··· Extrait choisi
Réunion du 23 juillet 2007 à 15h00
Libertés et responsabilités des universités — Discussion générale

Photo issue du site de l'Assemblée nationale ou de WikipediaAlfred Marie-Jeanne :

Madame la présidente, madame la ministre, chers collègues, mon intervention s'articulera en deux parties ; l'une est d'ordre général, l'autre plus spécifique à l'université des Antilles et de la Guyane.

La dégradation du système universitaire est en maints domaines avérée. Presque tous les clignotants sont au rouge. Un taux d'échec élevé, une recherche dans un état détérioré, la fuite incessante des cerveaux, un classement à l'international en dégringolade, caractérisent cet inquiétant constat. Il était impensable de laisser les choses empirer encore. Une réforme réparatrice, s'attaquant aux multiples causes de cette situation, était urgente. Le projet de loi relatif aux libertés et responsabilités des universités prétend y parvenir.

Cependant, cette réforme nécessaire ne serait pas suffisante si elle se contentait d'un texte sur le management, faisant du président un homme tout-puissant sans réelle instance faisant contrepoids. La gouvernance stricto sensu n'est pas l'unique élément à prendre en considération ; la solution doit être plus globale. Ne réside-t-elle pas aussi dans le remède à apporter aux échecs trop nombreux qui plombent tant de filières ? La finalité de la réforme n'est-elle pas de redéployer et de renforcer la recherche afin de l'aider à retrouver ses lettres de noblesse en partie perdues ? Gestion rigoureuse, réduction des échecs et consolidation de la recherche sont intimement imbriquées. En dernier ressort, la réussite de la réforme dépendra des moyens financiers et humains qui y seront consacrés. Curieusement, le texte proposé reste muet à ce sujet.

Madame la ministre, le constat est plus préoccupant encore quant à l'avenir de l'université des Antilles et de la Guyane – au point que le Sénat a proposé d'habiliter le Gouvernement à légiférer par ordonnances pour y adapter la loi, après consultations des parties prenantes. De fait, répondre au mieux aux objectifs de la gouvernance, tenir compte des contraintes géographiques de l'éclatement de l'université sur trois régions, exiger le maintien d'une recherche diversifiée et de qualité, nécessitent une concertation approfondie.

Lors de l'examen en février 2006 du projet de loi de programme pour la recherche, j'avais déposé un amendement – adopté à l'unanimité – demandant la rédaction d'un rapport sur les conditions de développement de la recherche en Guadeloupe, Guyane, Martinique et Réunion. J'avais en outre préconisé la création d'un pôle de compétitivité endogène adossé à l'université des Antilles et de la Guyane, qui se verrait assigner un rôle fédérateur afin de corréler la recherche au développement.
······
··· Entrées répertoriées
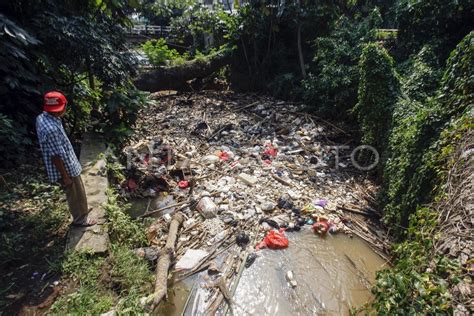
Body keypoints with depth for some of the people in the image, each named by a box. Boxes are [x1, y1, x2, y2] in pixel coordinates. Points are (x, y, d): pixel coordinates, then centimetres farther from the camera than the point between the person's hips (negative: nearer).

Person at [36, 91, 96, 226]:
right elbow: (55, 156, -27)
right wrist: (65, 176, -17)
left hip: (67, 164, 9)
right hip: (66, 168, -9)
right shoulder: (51, 129, -33)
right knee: (76, 195, 12)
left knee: (77, 193, 27)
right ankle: (80, 219, 33)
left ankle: (81, 211, 48)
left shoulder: (42, 117, -2)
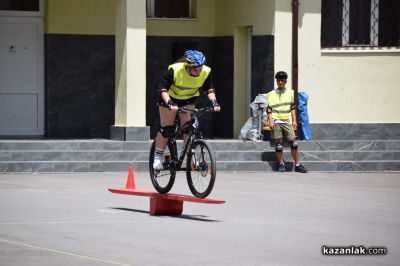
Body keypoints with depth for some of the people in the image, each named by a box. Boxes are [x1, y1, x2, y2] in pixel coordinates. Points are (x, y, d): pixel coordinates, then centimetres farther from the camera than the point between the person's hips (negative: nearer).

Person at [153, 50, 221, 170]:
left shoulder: (206, 72, -24)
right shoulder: (175, 70, -35)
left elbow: (209, 89, -11)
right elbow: (163, 89, -30)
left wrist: (214, 102, -29)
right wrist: (169, 104, -45)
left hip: (189, 99, 3)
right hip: (170, 98, -3)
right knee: (166, 129, -3)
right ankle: (158, 157, 11)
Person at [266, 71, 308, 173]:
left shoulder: (290, 93, 13)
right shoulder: (271, 94, 8)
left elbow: (293, 108, 13)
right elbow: (269, 109, 5)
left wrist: (294, 121, 6)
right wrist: (270, 121, -5)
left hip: (287, 122, 1)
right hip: (276, 122, -1)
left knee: (293, 143, -6)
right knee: (278, 144, -1)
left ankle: (298, 165, -1)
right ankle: (281, 164, 9)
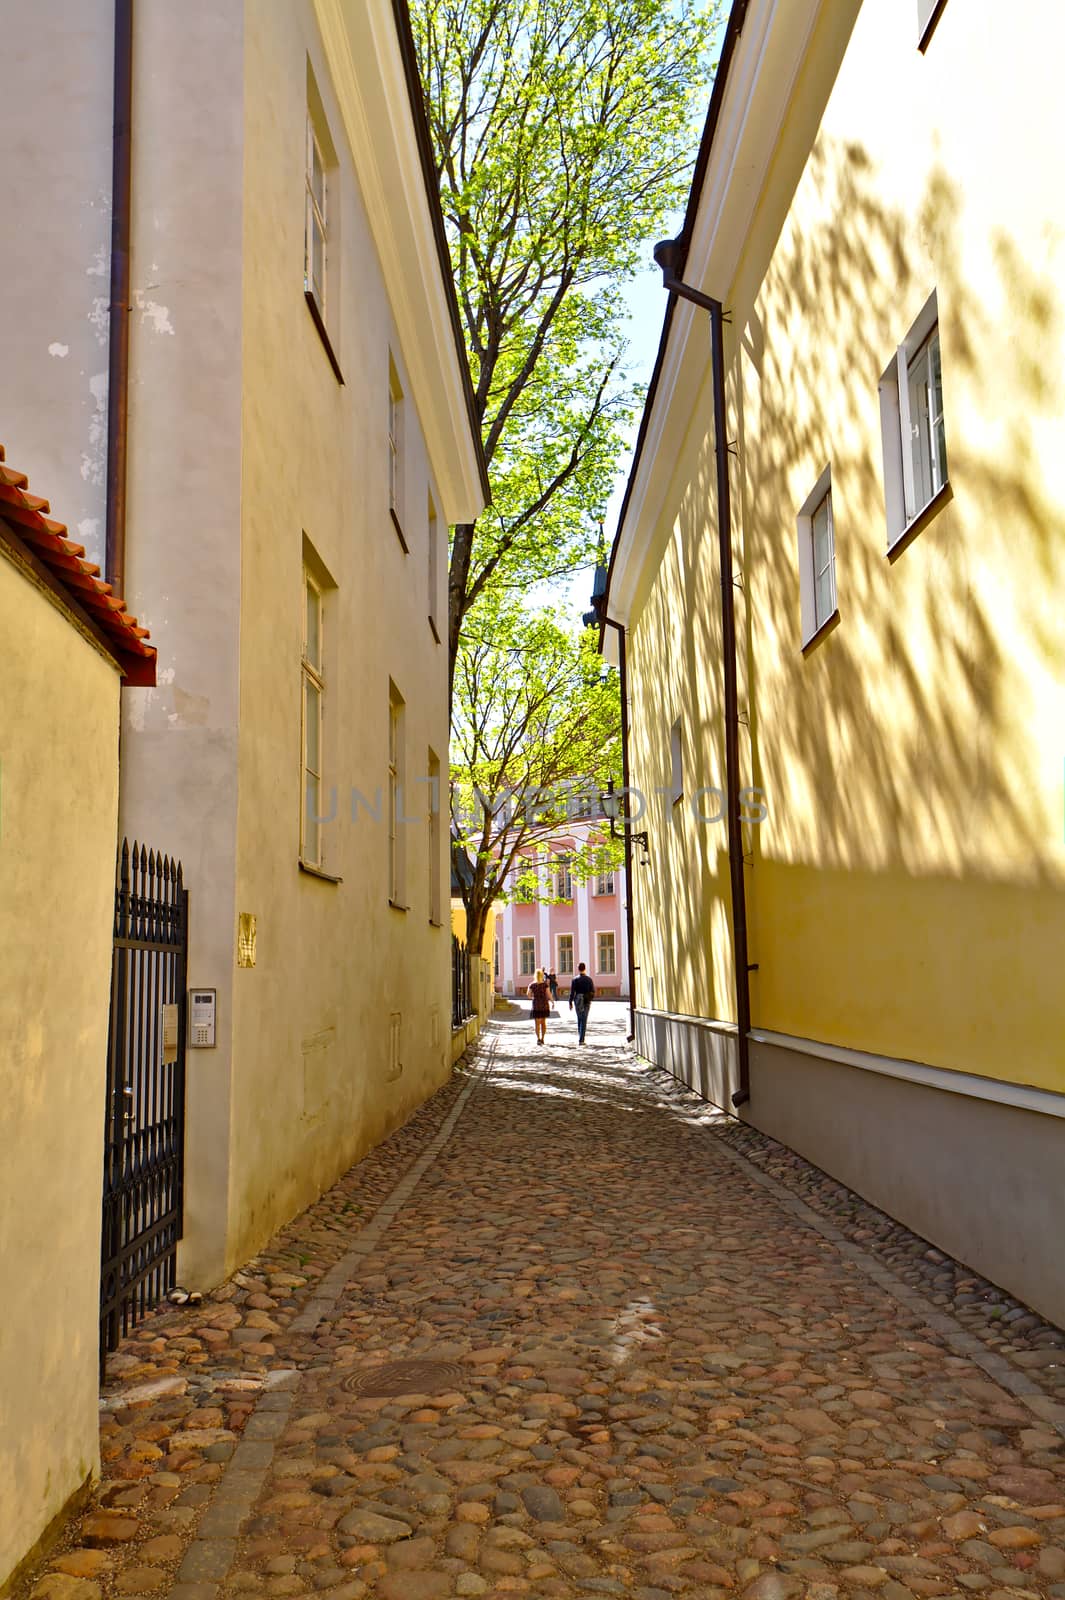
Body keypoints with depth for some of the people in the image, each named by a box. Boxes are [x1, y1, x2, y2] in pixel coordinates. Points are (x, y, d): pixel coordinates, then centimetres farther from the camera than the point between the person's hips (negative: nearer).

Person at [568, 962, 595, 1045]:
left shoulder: (575, 980, -6)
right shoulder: (589, 979, -4)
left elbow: (572, 992, -8)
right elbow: (593, 992, 1)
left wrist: (570, 1003, 1)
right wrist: (590, 999, 19)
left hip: (577, 1002, 1)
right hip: (586, 1002, -1)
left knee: (579, 1019, 20)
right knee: (584, 1020, 1)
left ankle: (580, 1037, 22)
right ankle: (581, 1040, -5)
······
> **Consignes**:
1 - D'après l'intervention sur la réforme des universités, sur combien de régions l'université des Antilles et de la Guyane est-elle éclatée ?
2 - Poursuivez l'intervention sur la réforme des universités à partir de sa dernière phrase.

> **Corrigé**:
1 - Sur trois régions.

2 -
Le rapport, établi conjointement par l'inspection générale de l'administration et l'Inspection générale de l'éducation nationale et de la recherche, a depuis lors été publié. Il recommande la création de plusieurs pôles d'excellence ; mais si le Gouvernement vient de retenir pour la Guyane un pôle de compétitivité en « santé tropicale » et pour la Guadeloupe un autre en « technologies écoefficientes en milieu insulaire tropical à risques », il en manque au moins un à l'appel. Je veux croire que ce n'est pas un oubli volontaire.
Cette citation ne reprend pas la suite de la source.